One of the things I like most about Japanese urban planning is its fantastic economy of space--virtually anything has real estate potential. Back at Sannomiya Station I found Kobe's contribution to this architectural tradition with the Nishikaidouhonsen, ummm, commercial strip? Shopping complex? I don't really know what to call it now that I think about it. Whatever, it's like this: in America the space underneath raised train tracks and highways is essentially wasted space, but in Japan where space is at a premium it's just another place to put a business so why not make the building the track/highway support? But the raised Japan Rail aerial runs about half the length of the city, so imagine a several kilometer long building holding up tracks and containing countless businesses to get an idea of this thing. Walking into its dark belly is very cyberpunk--you become Decker hunting down replicants, if only until you reach the inevitable crosswalk and sunlight that separates sections.

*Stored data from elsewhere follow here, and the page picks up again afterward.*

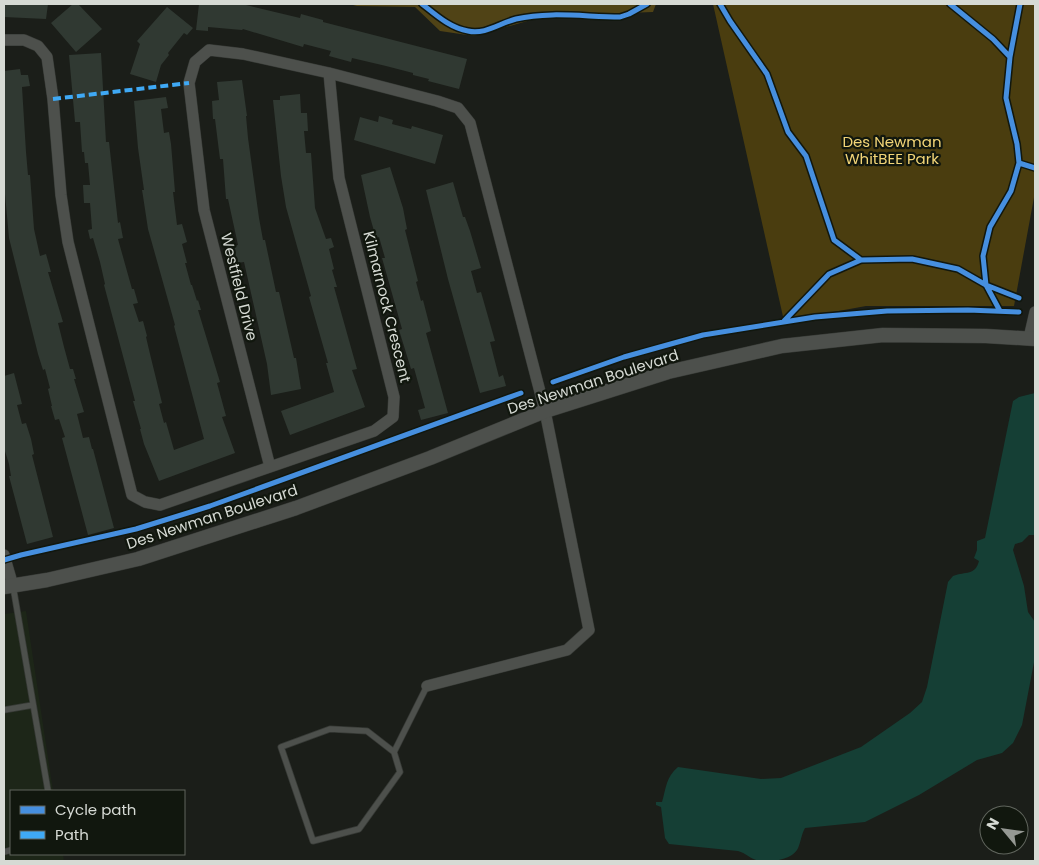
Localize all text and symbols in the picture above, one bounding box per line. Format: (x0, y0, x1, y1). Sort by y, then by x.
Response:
park label: Des Newman WhitBEE Park (842, 131, 942, 169)
street label: Kilmarnock Crescent (359, 229, 416, 385)
street label: Westfield Drive (216, 231, 263, 343)
street label: Des Newman Boulevard (505, 344, 681, 419)
street label: Des Newman Boulevard (124, 479, 300, 554)
legend (10, 790, 185, 855)
text: Cycle path (55, 799, 136, 820)
north arrow (979, 805, 1029, 855)
text: N (981, 814, 1004, 833)
text: Path (55, 824, 89, 845)

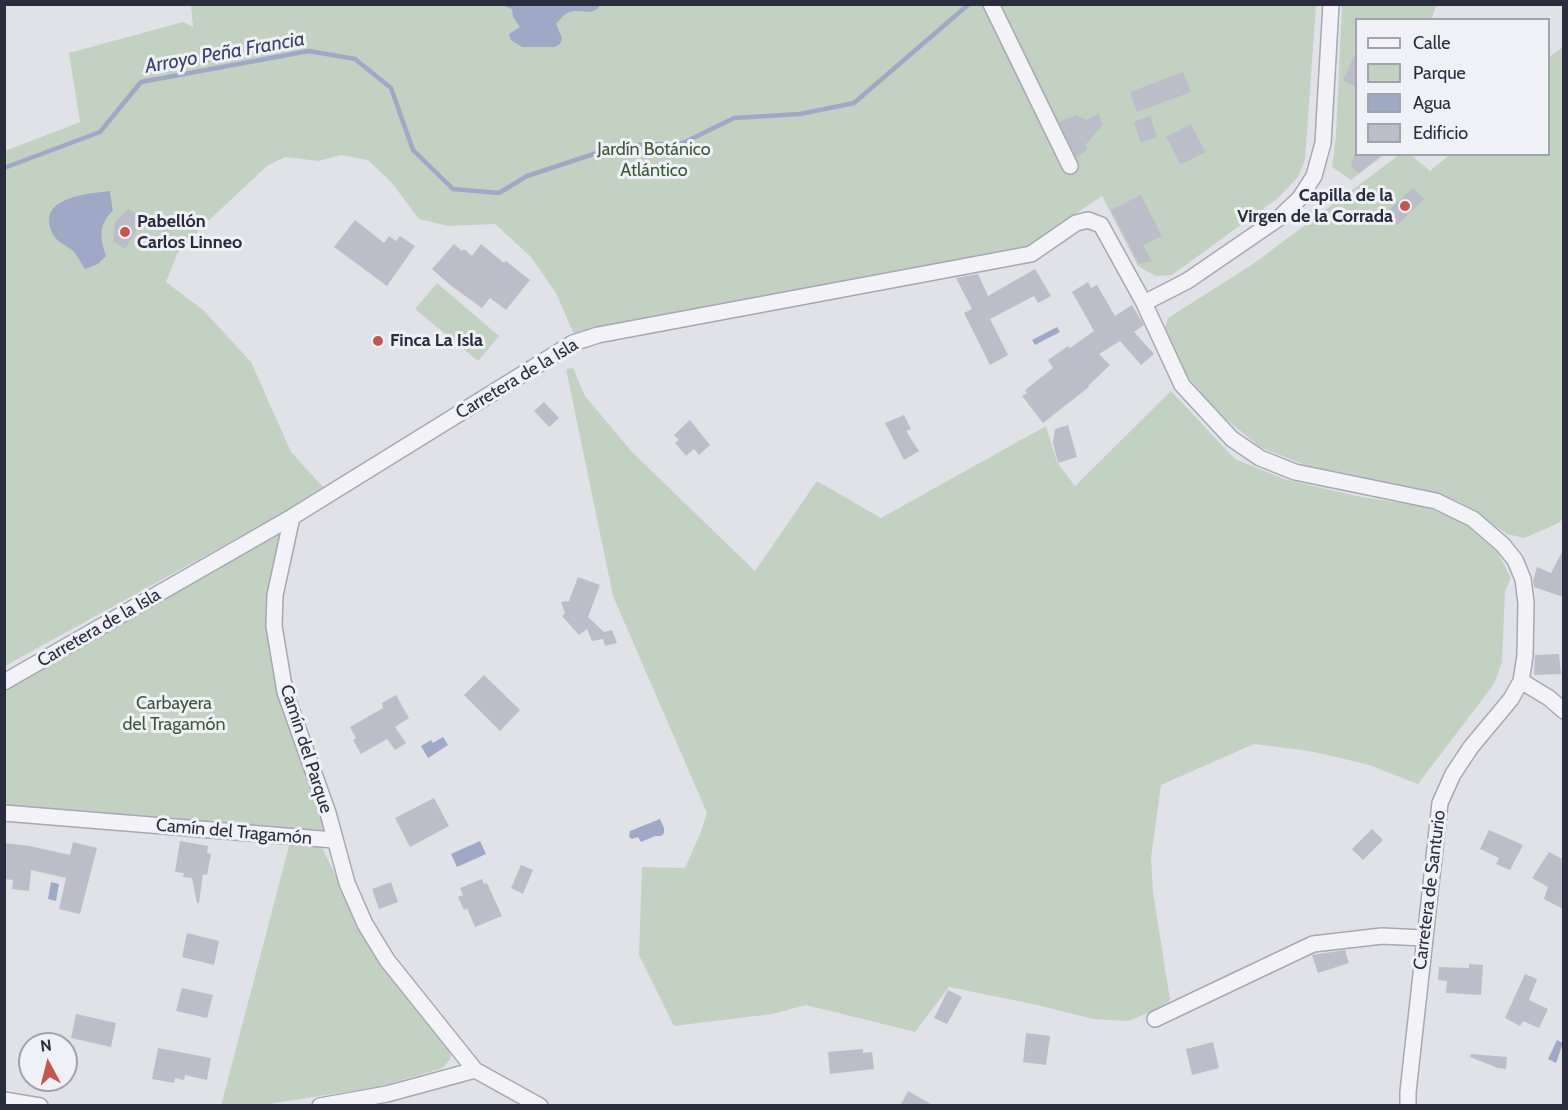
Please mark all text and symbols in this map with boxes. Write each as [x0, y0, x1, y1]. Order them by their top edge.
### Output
legend [1355, 18, 1550, 156]
water label: Arroyo Peña Francia [143, 27, 307, 79]
text: Calle [1413, 32, 1450, 54]
text: Parque [1413, 62, 1466, 84]
text: Agua [1413, 92, 1451, 114]
text: Edificio [1413, 122, 1468, 144]
park label: Jardín Botánico Atlántico [597, 139, 711, 182]
place label: Capilla de la Virgen de la Corrada [1237, 185, 1393, 228]
marker: Capilla de la Virgen de la Corrada [1398, 199, 1412, 213]
place label: Pabellón Carlos Linneo [137, 211, 242, 254]
marker: Pabellón Carlos Linneo [118, 225, 132, 239]
place label: Finca La Isla [390, 330, 483, 352]
marker: Finca La Isla [371, 334, 385, 348]
street label: Carretera de la Isla [452, 334, 582, 424]
street label: Carretera de la Isla [34, 584, 164, 672]
street label: Camín del Parque [275, 682, 337, 816]
park label: Carbayera del Tragamón [122, 693, 226, 736]
street label: Carretera de Santurio [1409, 809, 1451, 971]
street label: Camín del Tragamón [155, 814, 313, 850]
north arrow [18, 1032, 78, 1092]
text: N [39, 1036, 53, 1056]

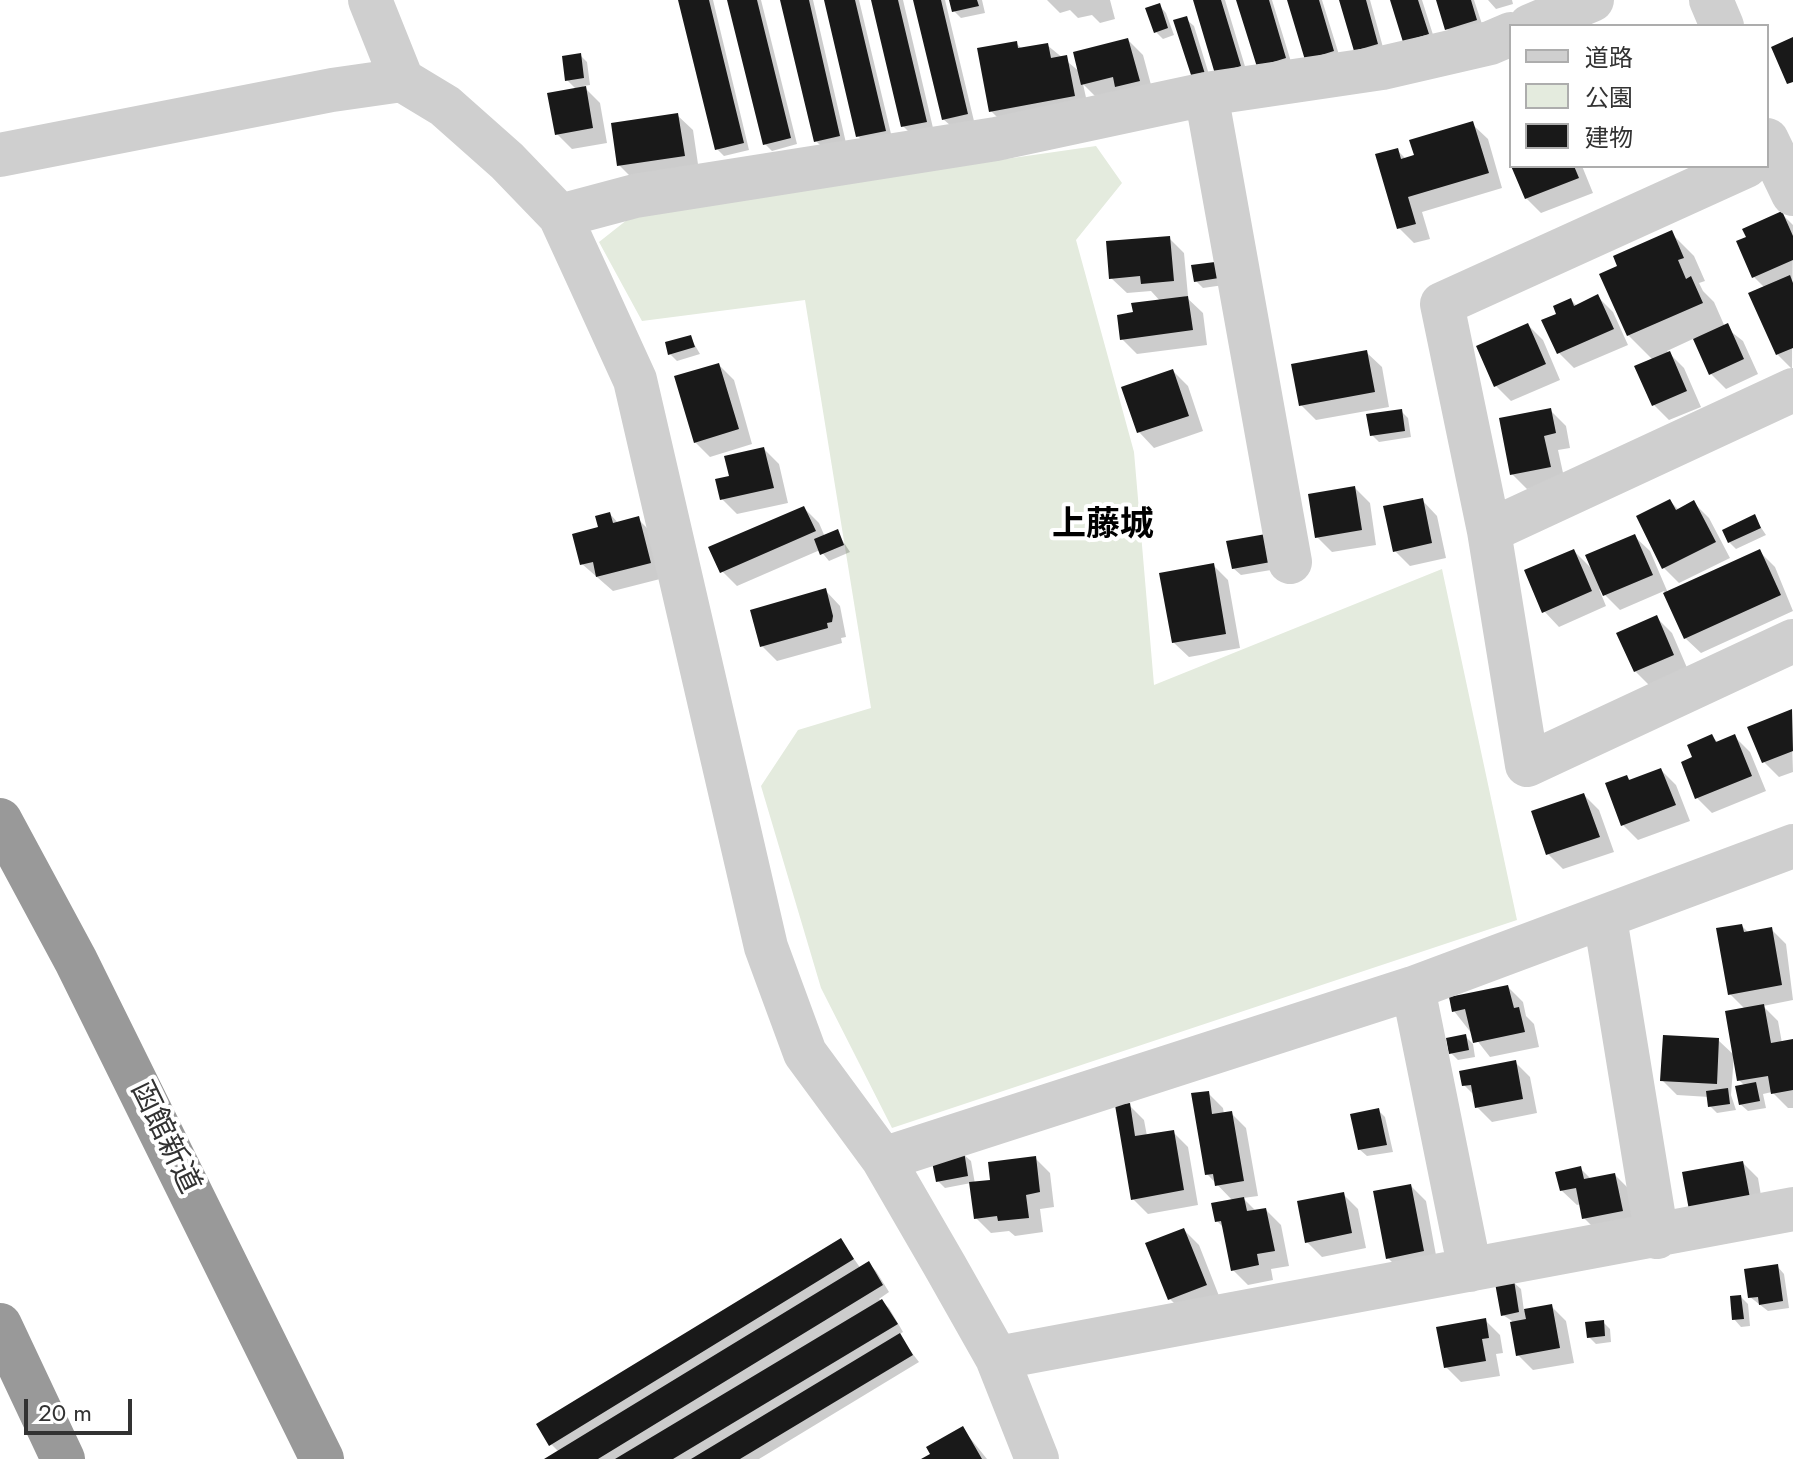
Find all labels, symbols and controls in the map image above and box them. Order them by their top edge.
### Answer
legend [1509,24,1769,168]
text: 道路 [1585,40,1633,75]
text: 公園 [1585,80,1633,115]
text: 建物 [1585,120,1633,155]
district label: 上藤城 [1052,507,1154,547]
street label: 函館新道 [122,1076,206,1200]
scale bar [28,1383,136,1433]
text: 20 m [38,1395,92,1430]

Between and under the JR tracks, the left pic is near the high-density Sannomiya area while the right is a really cool bar under the tracks near Ooji Park Station. If they look deserted it's because these pics were taken at about 8AM~9AM.

As night fell I admit I was becoming worried about my choice of lodging thanks to a short rain shower. Even the cheapest business hotels were asking upwards of 6000 J-bucks, and that was a bit out of budget. Lady luck was smiling on me though. As I prowled slowly down the hill from Kitano I turned a corner to find--OMG--a freakin' capsule hotel! Capsule hotel! Like, the places that resemble mausoleums where you hop into a coffin on the wall and sleep! Sleeping at one of these places has been a dream of mine for some time, but I rarely have the foresight to search them out prior to travelling. The places really are brilliant, saving space and housecleaning costs over regular hotels, it leaves plenty of room for a comfy rec area and bath with the value being passed on to the consumer. I only paid 3000 J-bucks for this unique lodging opportunity and it's among the best money I've ever spent. I stayed out a on the town a bit longer before retreating to my literal hole in the wall, even finding a bar that serves Red Stripe.

That's enough for tonight. Tomorrow I'll let loose with my second impressions of Osaka from the bike saddle!